From around 1870 until World War I, the world economy thrived in ways that look familiar today. The mobility of commodities, capital, and labor reached record levels; the sea-lanes and telegraphs across the Atlantic had never been busier, as capital and migrants traveled west and raw materials and manufactures traveled east. In relation to output, exports of both merchandise and capital reached volumes not seen again until the 1980s. Total emigration from Europe between 1880 and 1910 was in excess of 25 million. People spoke euphorically of "the annihilation of distance."
Then, between 1914 and 1918, a horrendous war stopped all of this, sinking globalization. Nearly 13 million tons of shipping were sent to the bottom of the ocean by German submarine attacks. International trade, investment, and migration all collapsed. Moreover, the attempt to resuscitate the world economy after the war's end failed.

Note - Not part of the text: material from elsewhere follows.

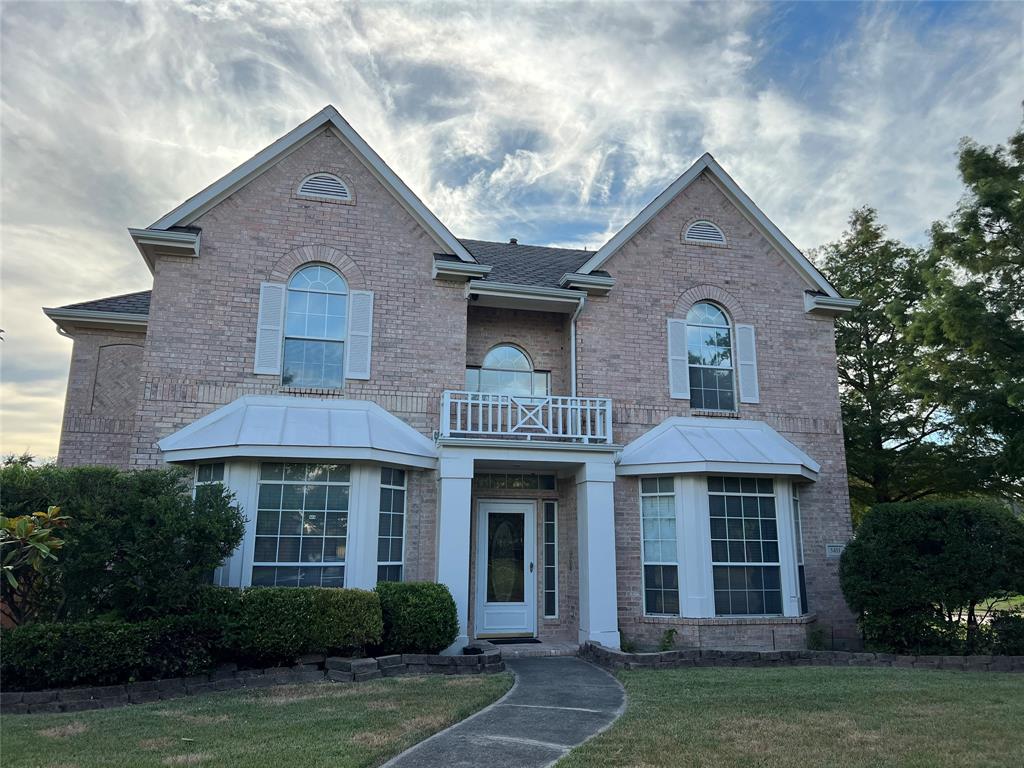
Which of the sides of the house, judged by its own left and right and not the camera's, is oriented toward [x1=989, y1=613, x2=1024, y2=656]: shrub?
left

The global economy effectively disintegrated with the onset of the Great Depression and, after that, with an even bigger world war, in which astonishingly high proportions of production went toward perpetrating destruction.
It may seem excessively pessimistic to worry that this scenario could somehow repeat itself--that our age of globalization could collapse just as our grandparents' did. But it is worth bearing in mind that, despite numerous warnings issued in the early twentieth century about the catastrophic consequences of a war among the European great powers, many people--not least investors, a generally well-informed class--were taken completely by surprise by the outbreak of World War I. The possibility is as real today as it was in 1915 that globalization, like the Lusitania, could be sunk.